* [PROMPT]: Copy the editorial on museums and Covid-19 in full, word for word.

* [QUOTED PASSAGE]:
|---|
The Guardian (USA)

The Guardian view on museums and Covid-19: collecting powerful memories

- Editorial

It is not enough, wrote Iorwerth Peate in 1948, “to show and preserve the things that have been; it is necessary to trace their organic continuity with the things that are and the things that shall be”. The Llanbrynma­ir-born poet and scholar was one of the founders of the St Fagans National Museum of History in Cardiff, which, along with other UK institutio­ns, is calling on the public to document their experience­s during the Covid-19 pandemic. The museum is inviting people to describe the lows and anxieties of this unsettling and frightenin­g time. They will also be asked to photograph meaningful objects from their homes and communitie­s for an online gallery. Some artefacts – such as hand-painted signs, the fruits of everyday creativity – will eventually be acquired for the museum’s collection.

The V&A in London has already been building up an online exhibition called Pandemic Objects, with curators exploring the significan­ce of some of the potent physical symbols of lockdown life, such as disposable gloves and homemade face masks. Now, with its remit of graphic design and illustrati­on in mind, it has put out a call for signs

made during the pandemic, with children’s rainbow banners especially earmarked for the V&A Museum of Childhood. Again, a number of objects will end up in the museum’s collection.
|---|
* [RECORDED INFORMATION]:

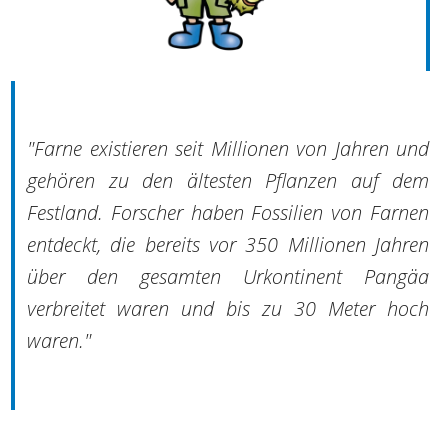
"Farne existieren seit Millionen von Jahren und
gehören zu den ältesten Pflanzen auf dem
Festland. Forscher haben Fossilien von Farnen
entdeckt, die bereits vor 350 Millionen Jahren
über den gesamten Urkontinent Pangäa
verbreitet waren und bis zu 30 Meter hoch
waren."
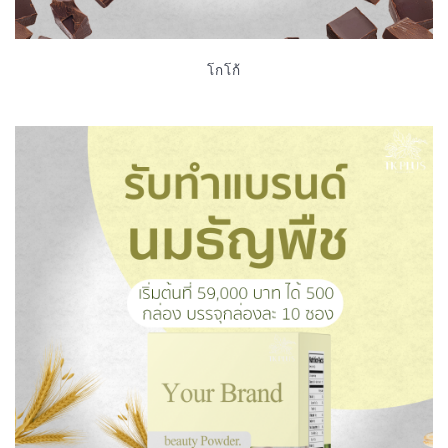
โกโก้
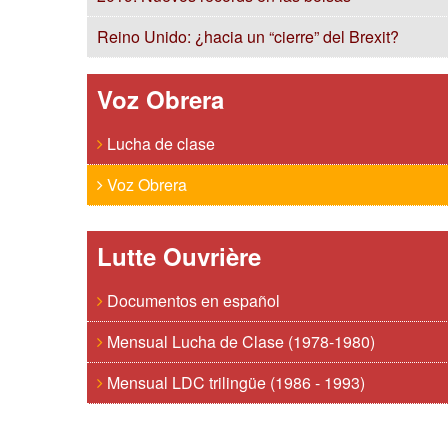
Reino Unido: ¿hacia un “cierre” del Brexit?
Voz Obrera
Lucha de clase
Voz Obrera
Lutte Ouvrière
Documentos en español
Mensual Lucha de Clase (1978-1980)
Mensual LDC trilingüe (1986 - 1993)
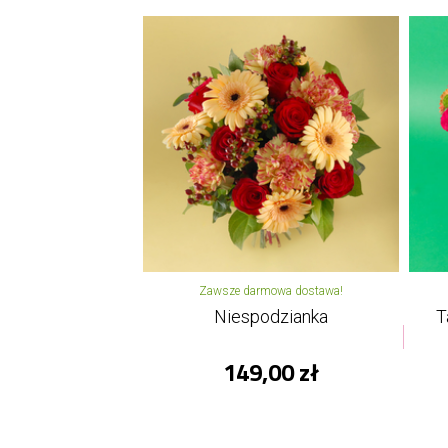
Zawsze darmowa dostawa!
Niespodzianka
T
149,00 zł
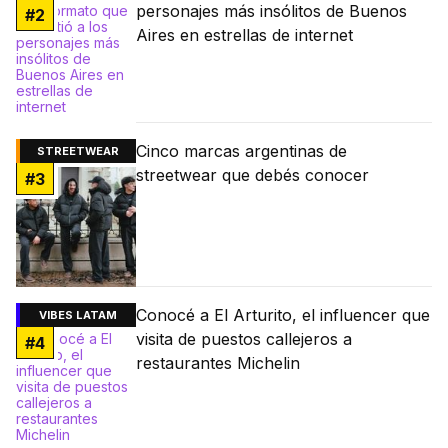
personajes más insólitos de Buenos
#
2
Aires en estrellas de internet
Cinco marcas argentinas de
STREETWEAR
streetwear que debés conocer
#
3
Conocé a El Arturito, el influencer que
VIBES LATAM
visita de puestos callejeros a
#
4
restaurantes Michelin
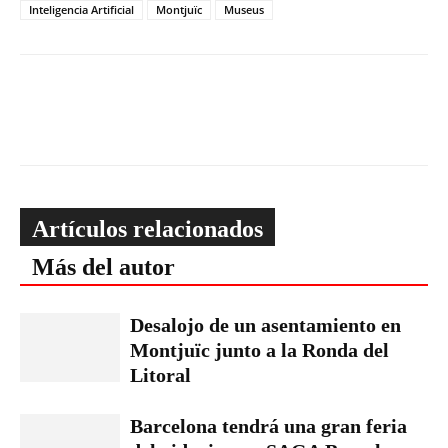
Inteligencia Artificial
Montjuïc
Museus
Artículos relacionados
Más del autor
Desalojo de un asentamiento en
Montjuïc junto a la Ronda del
Litoral
Barcelona tendrá una gran feria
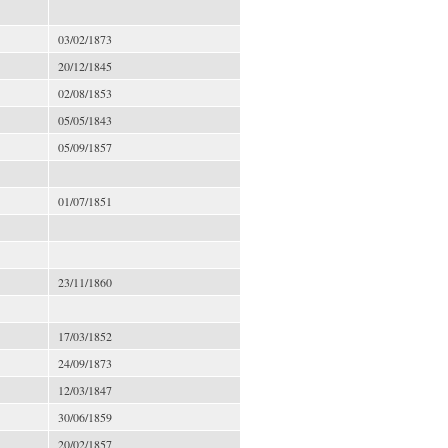
03/02/1873
20/12/1845
02/08/1853
05/05/1843
05/09/1857
01/07/1851
23/11/1860
17/03/1852
24/09/1873
12/03/1847
30/06/1859
20/02/1857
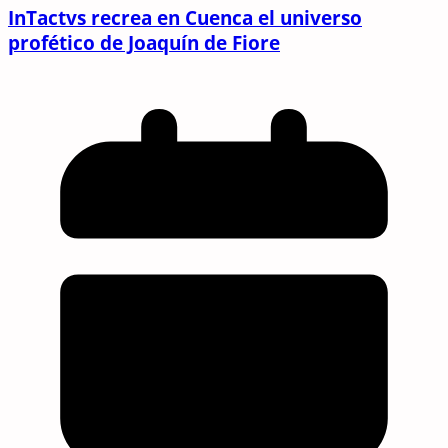
InTactvs recrea en Cuenca el universo
profético de Joaquín de Fiore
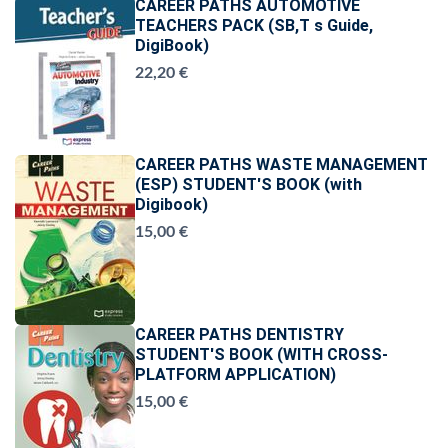
CAREER PATHS AUTOMOTIVE
TEACHERS PACK (SB,T s Guide,
DigiBook)
22,20 €
CAREER PATHS WASTE MANAGEMENT
(ESP) STUDENT'S BOOK (with
Digibook)
15,00 €
CAREER PATHS DENTISTRY
STUDENT'S BOOK (WITH CROSS-
PLATFORM APPLICATION)
15,00 €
|---|
* [SOLUTION]:
The Guardian (USA)

The Guardian view on museums and Covid-19: collecting powerful memories

- Editorial

It is not enough, wrote Iorwerth Peate in 1948, “to show and preserve the things that have been; it is necessary to trace their organic continuity with the things that are and the things that shall be”. The Llanbrynma­ir-born poet and scholar was one of the founders of the St Fagans National Museum of History in Cardiff, which, along with other UK institutio­ns, is calling on the public to document their experience­s during the Covid-19 pandemic. The museum is inviting people to describe the lows and anxieties of this unsettling and frightenin­g time. They will also be asked to photograph meaningful objects from their homes and communitie­s for an online gallery. Some artefacts – such as hand-painted signs, the fruits of everyday creativity – will eventually be acquired for the museum’s collection.

The V&A in London has already been building up an online exhibition called Pandemic Objects, with curators exploring the significan­ce of some of the potent physical symbols of lockdown life, such as disposable gloves and homemade face masks. Now, with its remit of graphic design and illustrati­on in mind, it has put out a call for signs

made during the pandemic, with children’s rainbow banners especially earmarked for the V&A Museum of Childhood. Again, a number of objects will end up in the museum’s collection.